ED Coding and Reimbursement Alert

You Be the Coder:

Laceration Codes with or without -54

Test your coding knowledge. Determine how you would code this situation before looking at the box below for the answer.
Question: When our physicians perform minor procedures, we report codes with modifier -54 because physicians instruct patients to follow up with their primary-care physicians for the suture removal. If the patient returns to the emergency department for suture removal, we report 99281 with the appropriate ICD-9 code. Is this coding correct? Kansas Subscriber  

Answer: Yes, you are technically correct. However, your approach leans toward conservative. Most practices report the laceration code without -54 (Surgical care only) and then remove the sutures for free.

If you apply your coding method across the board, you may run into some problems.
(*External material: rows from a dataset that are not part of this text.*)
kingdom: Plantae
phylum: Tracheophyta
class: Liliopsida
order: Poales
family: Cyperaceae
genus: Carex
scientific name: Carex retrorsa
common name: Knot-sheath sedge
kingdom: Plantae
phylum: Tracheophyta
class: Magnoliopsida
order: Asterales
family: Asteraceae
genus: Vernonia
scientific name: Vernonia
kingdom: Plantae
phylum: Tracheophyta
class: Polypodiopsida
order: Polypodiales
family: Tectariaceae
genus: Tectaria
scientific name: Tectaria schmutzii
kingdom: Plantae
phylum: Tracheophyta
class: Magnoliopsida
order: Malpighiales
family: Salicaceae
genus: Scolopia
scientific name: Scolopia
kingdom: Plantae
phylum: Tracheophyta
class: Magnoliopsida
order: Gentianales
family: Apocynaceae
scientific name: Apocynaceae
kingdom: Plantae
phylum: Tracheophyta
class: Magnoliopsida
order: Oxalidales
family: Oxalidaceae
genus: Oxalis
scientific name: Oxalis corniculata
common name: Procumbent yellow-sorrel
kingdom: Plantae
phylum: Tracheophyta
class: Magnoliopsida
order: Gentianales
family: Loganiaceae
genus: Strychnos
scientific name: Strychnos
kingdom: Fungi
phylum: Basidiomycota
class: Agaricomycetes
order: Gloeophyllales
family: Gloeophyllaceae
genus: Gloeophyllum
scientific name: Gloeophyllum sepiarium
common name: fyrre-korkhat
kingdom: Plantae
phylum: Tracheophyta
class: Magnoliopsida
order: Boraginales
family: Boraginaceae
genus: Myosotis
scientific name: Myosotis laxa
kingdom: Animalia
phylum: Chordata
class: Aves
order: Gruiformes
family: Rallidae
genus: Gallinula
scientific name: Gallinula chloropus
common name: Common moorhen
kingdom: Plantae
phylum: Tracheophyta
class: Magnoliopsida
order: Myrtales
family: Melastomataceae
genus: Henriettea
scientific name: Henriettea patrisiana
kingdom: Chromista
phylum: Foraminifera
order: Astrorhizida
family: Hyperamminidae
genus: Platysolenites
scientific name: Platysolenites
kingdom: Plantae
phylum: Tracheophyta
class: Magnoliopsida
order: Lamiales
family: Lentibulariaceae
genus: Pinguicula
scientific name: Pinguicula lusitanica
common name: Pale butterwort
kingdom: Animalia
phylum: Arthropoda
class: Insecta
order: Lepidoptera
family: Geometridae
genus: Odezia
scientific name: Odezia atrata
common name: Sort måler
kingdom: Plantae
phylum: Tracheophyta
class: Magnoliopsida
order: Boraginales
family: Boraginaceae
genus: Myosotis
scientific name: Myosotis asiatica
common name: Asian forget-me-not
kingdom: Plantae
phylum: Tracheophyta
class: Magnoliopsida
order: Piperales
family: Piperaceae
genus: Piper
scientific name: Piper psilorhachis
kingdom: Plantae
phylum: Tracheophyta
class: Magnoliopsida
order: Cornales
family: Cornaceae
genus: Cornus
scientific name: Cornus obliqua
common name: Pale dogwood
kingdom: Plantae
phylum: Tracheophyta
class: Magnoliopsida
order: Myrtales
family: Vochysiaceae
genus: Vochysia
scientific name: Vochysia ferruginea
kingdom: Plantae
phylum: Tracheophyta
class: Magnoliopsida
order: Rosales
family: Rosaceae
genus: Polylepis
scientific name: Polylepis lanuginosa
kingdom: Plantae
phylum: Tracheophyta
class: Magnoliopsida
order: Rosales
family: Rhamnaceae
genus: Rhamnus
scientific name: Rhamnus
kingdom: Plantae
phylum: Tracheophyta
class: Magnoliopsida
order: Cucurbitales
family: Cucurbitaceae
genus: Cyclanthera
For a starred procedure, say 12001* (Simple repair of superficial wounds of scalp, neck, axillae, external genitalia, trunk and/or extremities [including hands and feet]; 2.5 cm or less), the relative value units apply only to the procedure, so a viable argument can be made that you don't need the -54. For a nonstarred procedure, however, your approach does fit, but most groups find it hard and cumbersome to track down a patient who comes back for a second visit.

As far as Medicare goes, you could defend your approach, but a global-surgery-package issue threatens your compliance. The global fee period for 99 percent of lacerations is 10 days, and the suture removals for all but distal lower extremities would take place within the global period.

So, the 99281 (Emergency department visit for the evaluation and management of a patient, which requires these three key components ...) you charge out could conflict with Medicare's global-surgery concept.